Nigerian basketball player

Akindele Jeleel Ayodeji (born April 2, 1983) is a Nigerian former professional basketball player.

==Collegiate career==
Akindele chose Chicago State over Rutgers, St. Peters and St. Marys. During Akindele's first season in Chicago, the 7'1" center averaged 7.1 points per game, 5.6 rebounds and 1.94 blocks per game. In his second season, Akindele improved his block total by 8 in 4 fewer games (2.50 bpg), as well as improving his scoring average to 12 ppg. His best game, statistically, was when he registered 28 points (10-for-13 field goals), 21 rebounds, and 4 blocks in 79–71 loss to Green Bay on December 1, 2004. He was also named the Mid-Continent Conference defensive player of the year for 2004–2005.

==Professional career==
Akindele left Chicago State after his sophomore year, declaring himself eligible for the 2005 NBA draft. Going unselected in 2005, he had a short stint with the NBA team Golden State Warriors. Akindele was then selected in the fourth round of the Development League's Draft by the Fort Worth Flyers.

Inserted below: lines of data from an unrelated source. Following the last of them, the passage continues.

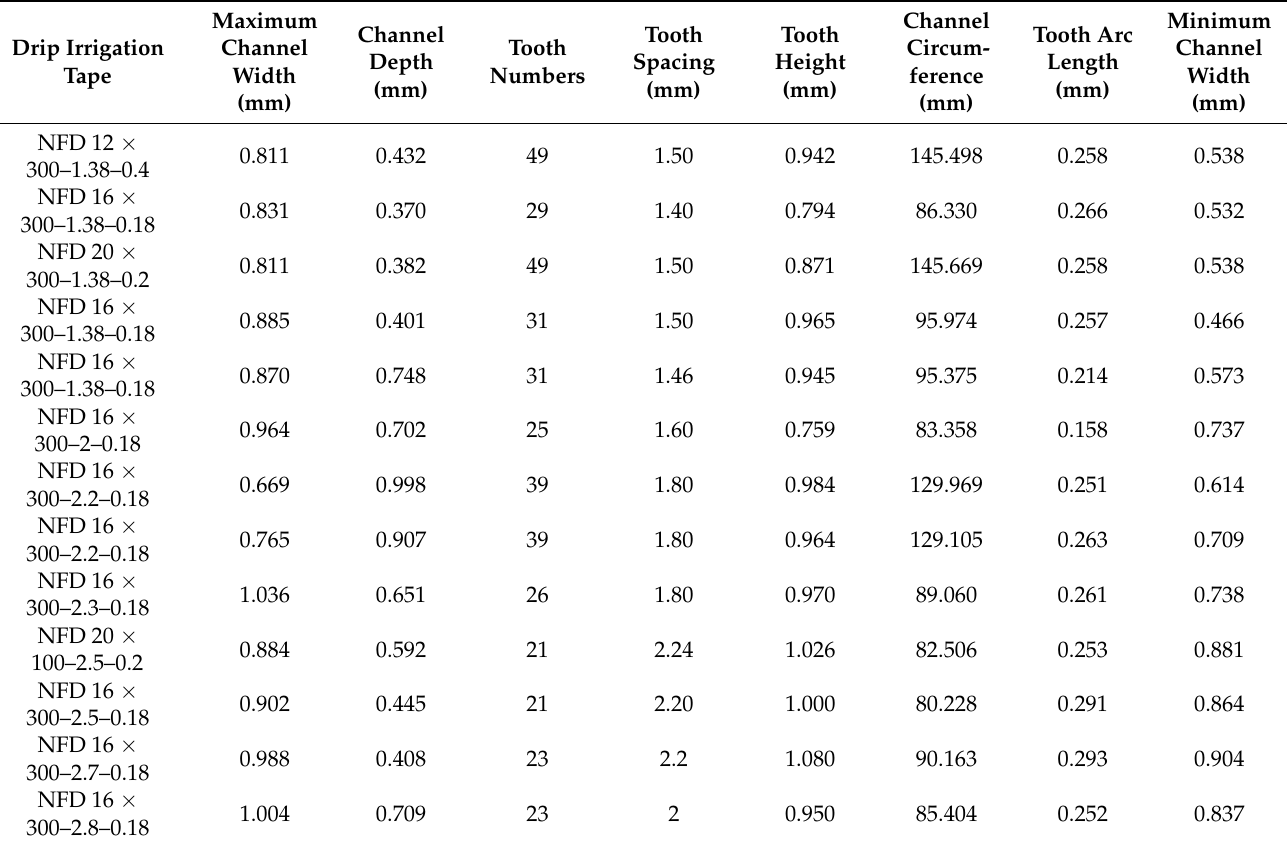
Table 1. Product parameters of the emitter of the drip irrigation tape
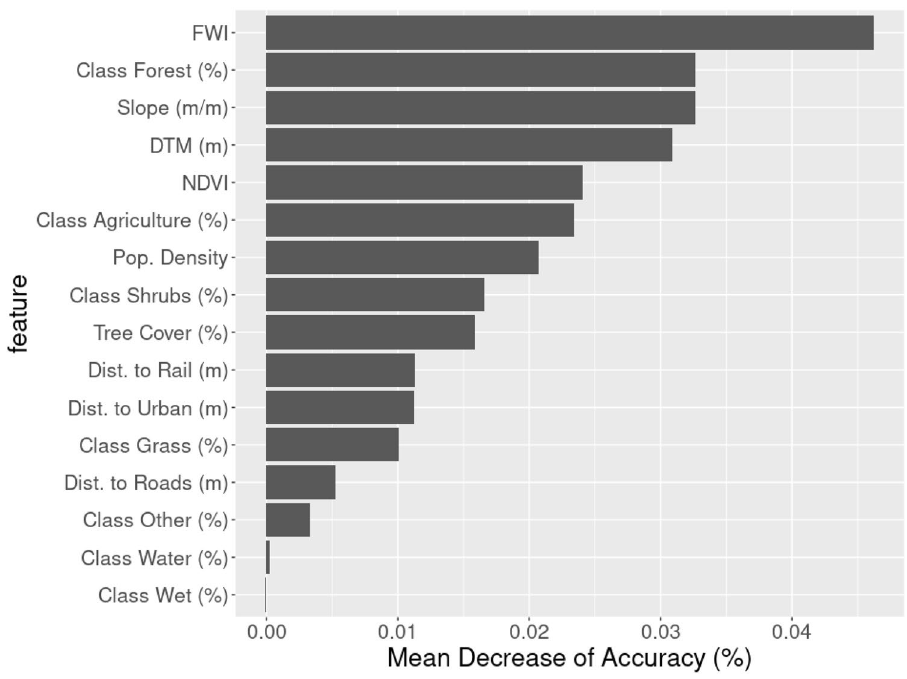
Figure 4. Feature importance embedded in the Random Forest model in terms of mean decrease in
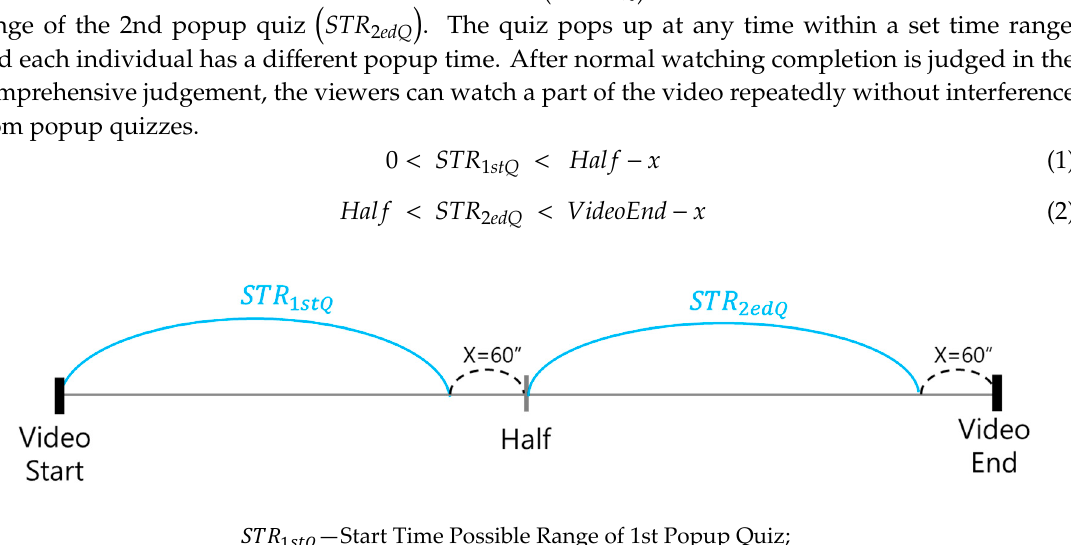
Figure 4. Process of Time Interval Pass.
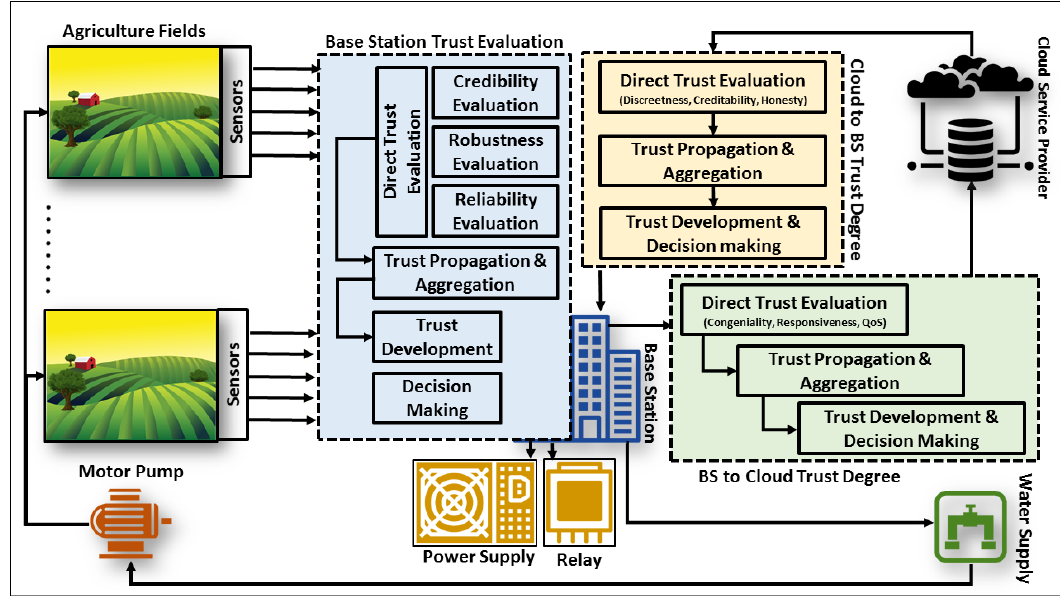
Figure 2. The AgriTrust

In December 2010 he signed with Montepaschi Siena until the end of the 2010–11 season. In August 2011 he returned to Russia to play for Spartak Primorye. In February 2012, he signed in Iran with Petrochimi Bandar Imam. In August 2012, he signed with Juvecaserta Basket. In April 2013, he left them and signed with Champville in Lebanon.

In August 2013, he signed with Budućnost Podgorica. Once the Adriatic League regular season finished, in April 2014 Akindele signed for Gran Canaria until the end of the 2013–14 season.

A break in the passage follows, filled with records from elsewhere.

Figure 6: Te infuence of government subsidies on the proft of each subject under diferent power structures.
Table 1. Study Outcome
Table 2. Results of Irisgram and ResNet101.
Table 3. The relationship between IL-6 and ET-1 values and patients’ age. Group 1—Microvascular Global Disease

In September 2014, he signed with Baloncesto Fuenlabrada of Spain for the 2014–15 ACB season. He won the ACB Player of the Month Award in January 2015.

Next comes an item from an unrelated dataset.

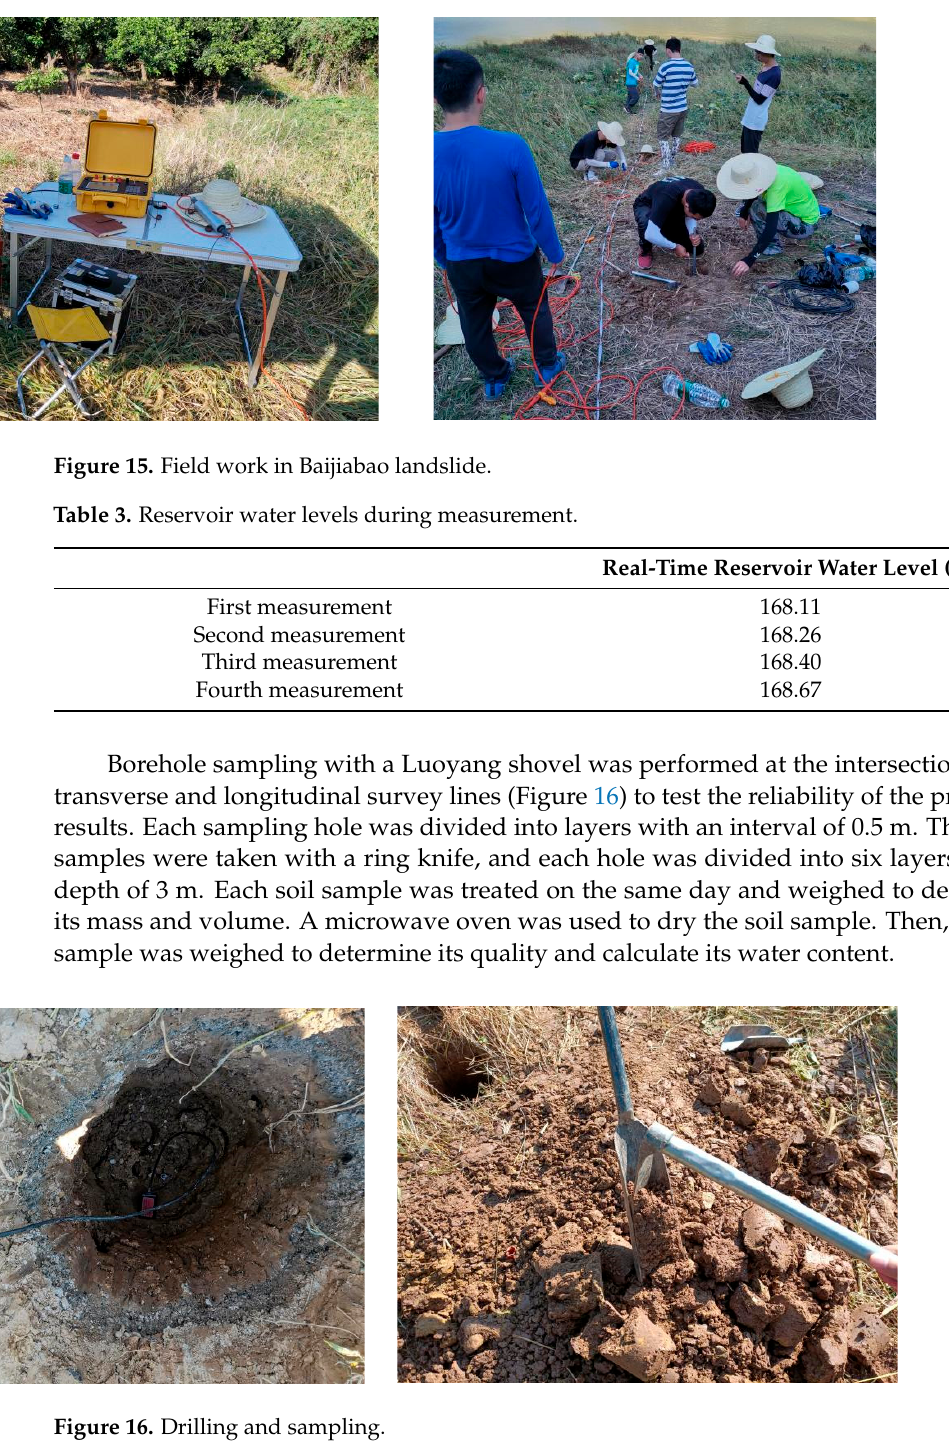
Figure 14. Layout of the high-density electrical survey line of the Baijiabao landslide.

On June 11, 2015, he signed with Yeşilgiresun Belediye of the Turkish Basketball League for the 2015–16 season. On June 27, 2015, he signed a short-term deal with Vaqueros de Bayamón of Puerto Rico for the rest of the 2015 BSN season. In July 2015, he joined the Metros de Santiago of Dominican Republic for the rest of the 2015 LNB season.

In October 2016, Akindele signed with Fuerza Regia of the Mexican LNBP. On April 5, 2017, he re-joined the Vaqueros de Bayamón.

In December 2017, Akindele signed with Yalovaspor BK of the Turkish Basketball First League. On April 10, 2018, he returned to Puerto Rico with Capitanes de Arecibo. Akindele rejoined Vaqueros de Bayamón on February 26, 2020, replacing the injured Greg Smith.

==National team==
He was part of the Nigeria national basketball team, and represented Nigeria at the 2007 and 2009 African Championships, averaging 8.3 points, 4.7 rebounds, and 0.6 assists per game.